┌─ Extrait du texte

La France dit vouloir la convertir totalement en contrats

La dette de l’Algérie estimée à près de 3 milliards d’euros

La France dit vouloir la convertir totalement en contrats

par Zouaoui Mouloud , Le Jeune Indépendant, 4 septembre 2004

La France dit vouloir convertir la totalité de la dette qu’elle détient sur l’Algérie, et qui se chiffre à près de 3 milliards d’euros, en investissements. «La dette de l’Algérie envers la France sera systématiquement transformée en contrats pour les entreprises françaises», a annoncé jeudi le ministre français des Finances et de l’Economie, Nicolas Sarkozy, qui avait effectué trois visites successives en Algérie en moins de trois mois.

«Il faut raisonner en complémentarité avec nos partenaires, et c’est ce que nous faisons avec l’Algérie», a-t-il affirmé dans un discours prononcé devant la 8e université d’été des Chambres de commerce et d’industrie, à Juan-les-Pins, une station balnéaire dans les Antibes dans le sud-est de la France.

└─

Défis:
1. Répondez aux questions suivantes à partir de l'extrait :
(a) À combien la dette de l'Algérie envers la France est-elle estimée ?
(b) Combien de visites Nicolas Sarkozy avait-il effectuées en Algérie, et sur quelle période ?
(c) Devant quel événement a-t-il prononcé son discours ?
2. Réécrivez sous forme de liste le paragraphe de l'extrait qui commence par « La France dit vouloir convertir la totalité », en conservant ses faits principaux.

┌─ Informations fournies

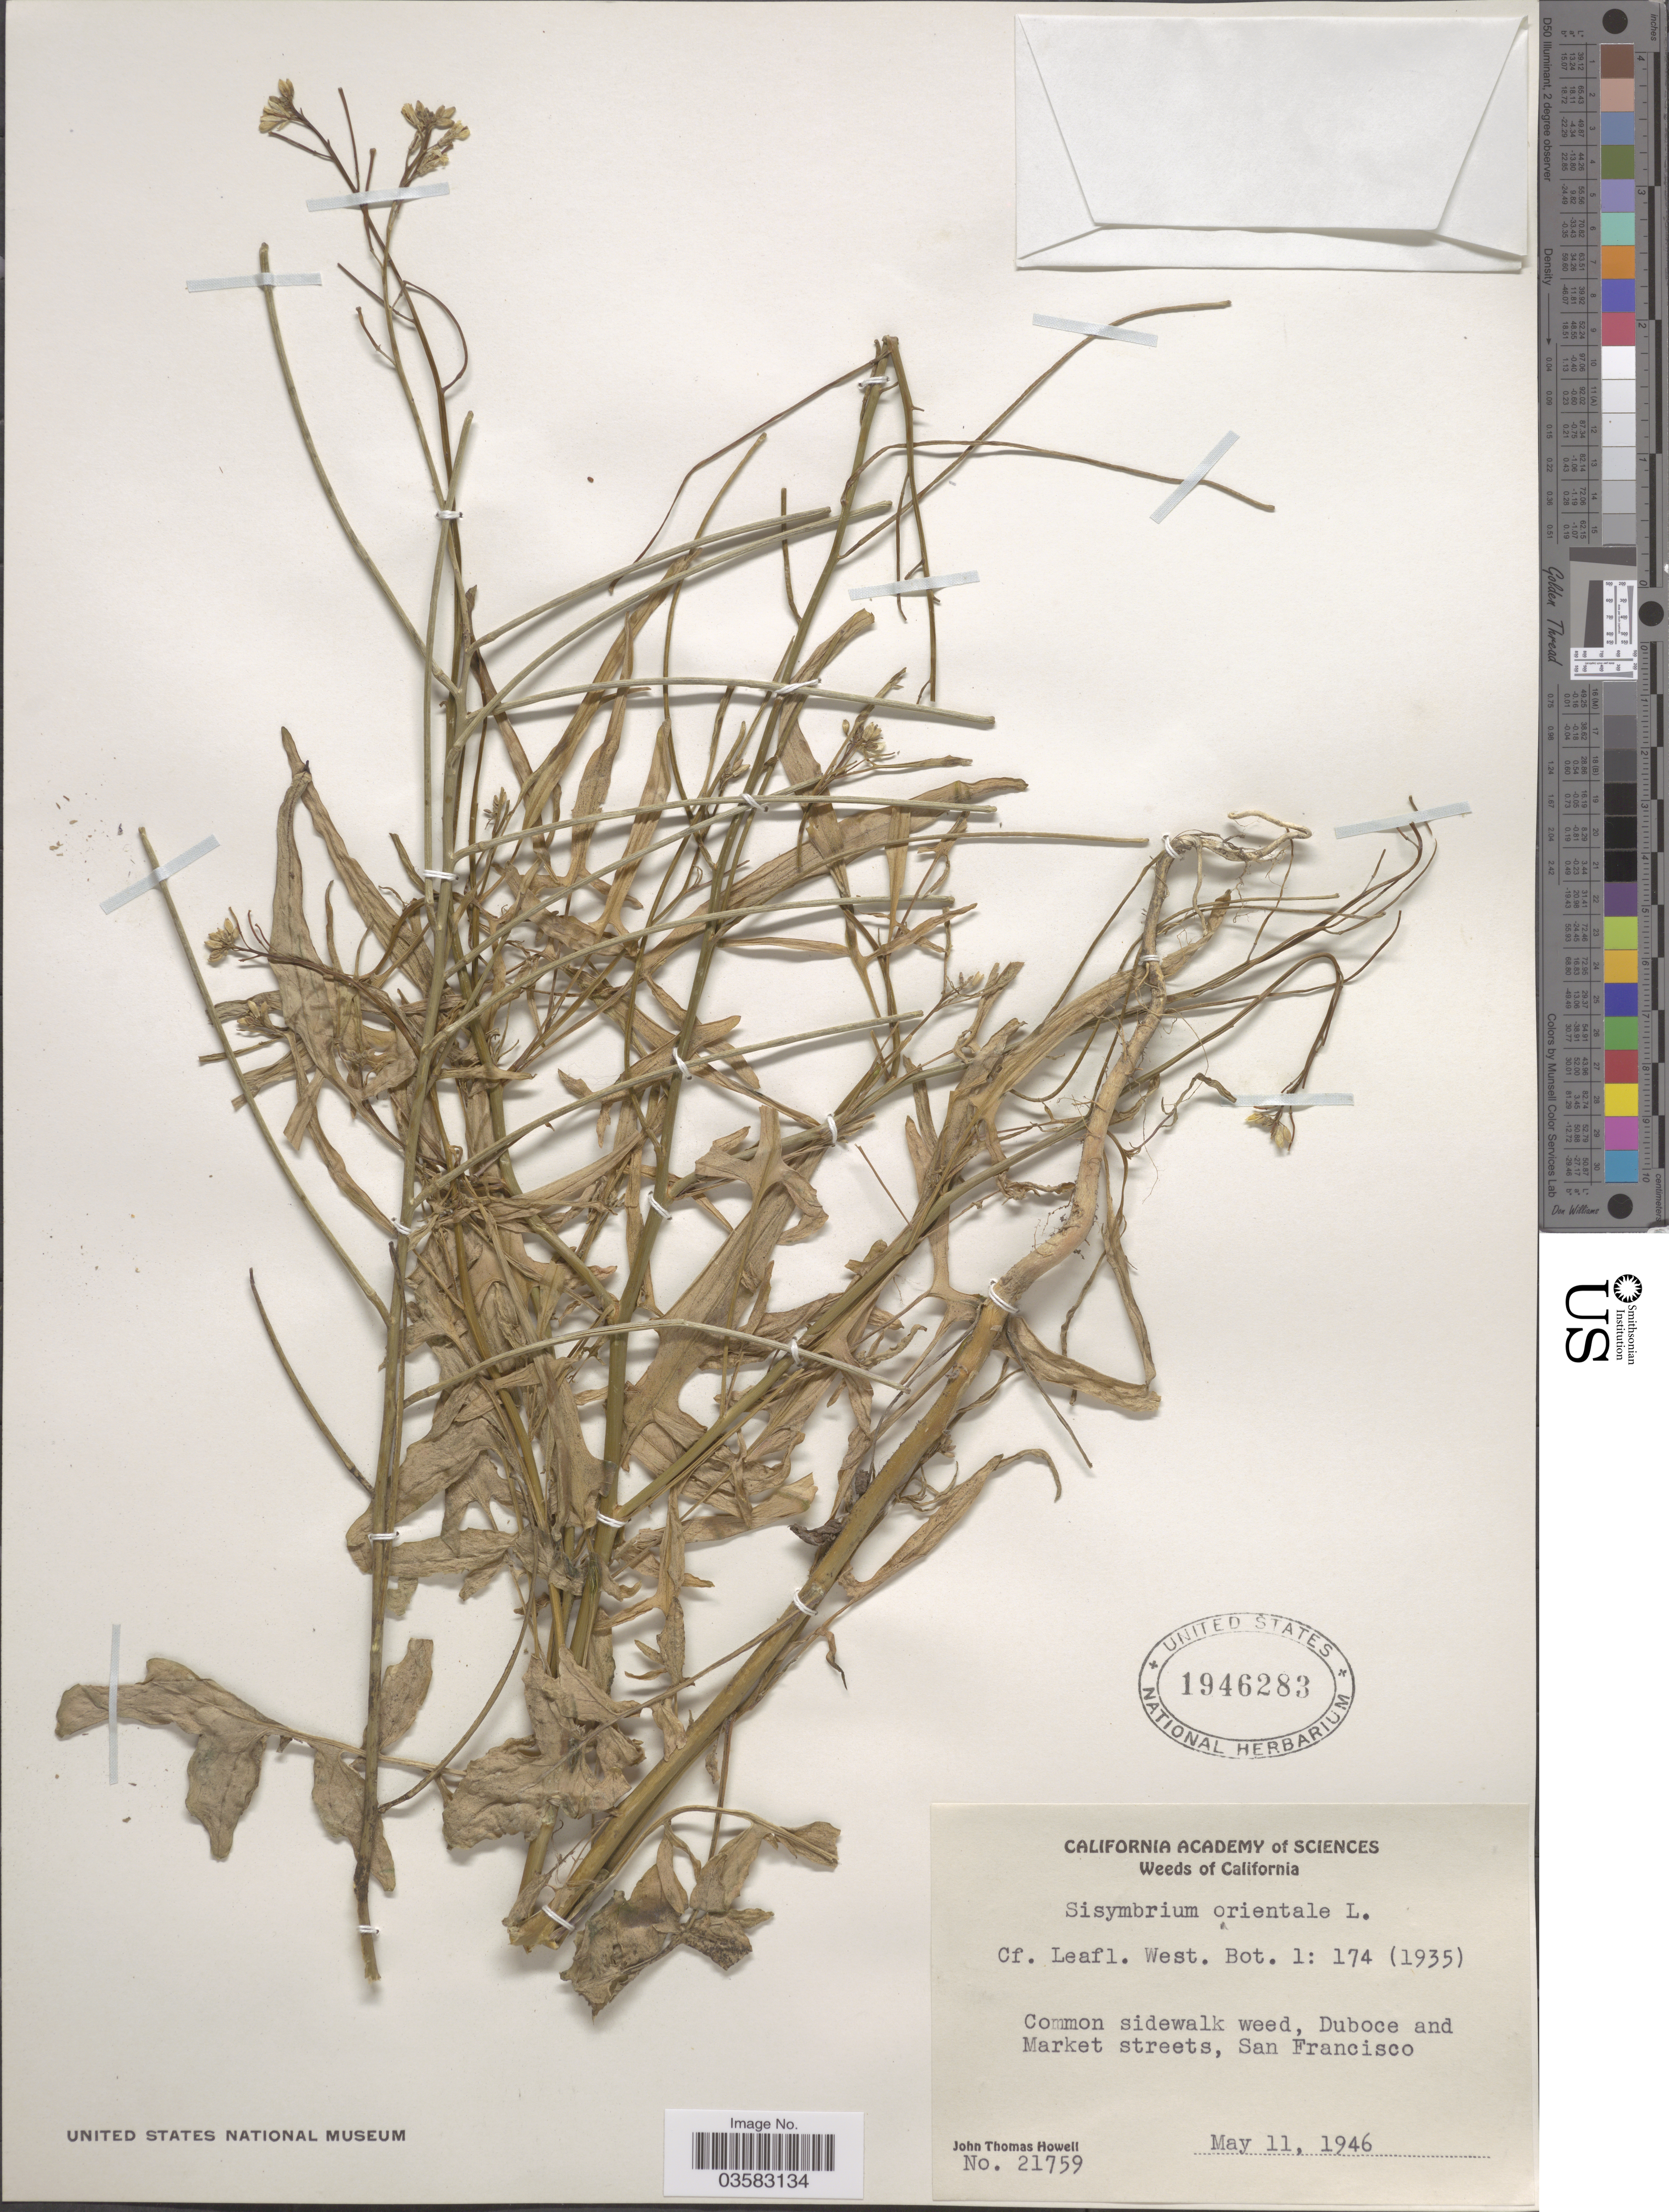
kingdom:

└─

Réponses fournies:
1.
(a) Elle est estimée à près de 3 milliards d'euros.
(b) Il avait effectué trois visites successives en moins de trois mois.
(c) Il a prononcé son discours devant la 8e université d'été des Chambres de commerce et d'industrie, à Juan-les-Pins.

2.
- La France veut convertir en investissements la totalité de la dette qu'elle détient sur l'Algérie, soit près de 3 milliards d'euros.
- Jeudi, le ministre français des Finances et de l'Économie, Nicolas Sarkozy, a annoncé que cette dette serait systématiquement transformée en contrats pour les entreprises françaises.
- Il avait effectué trois visites successives en Algérie en moins de trois mois.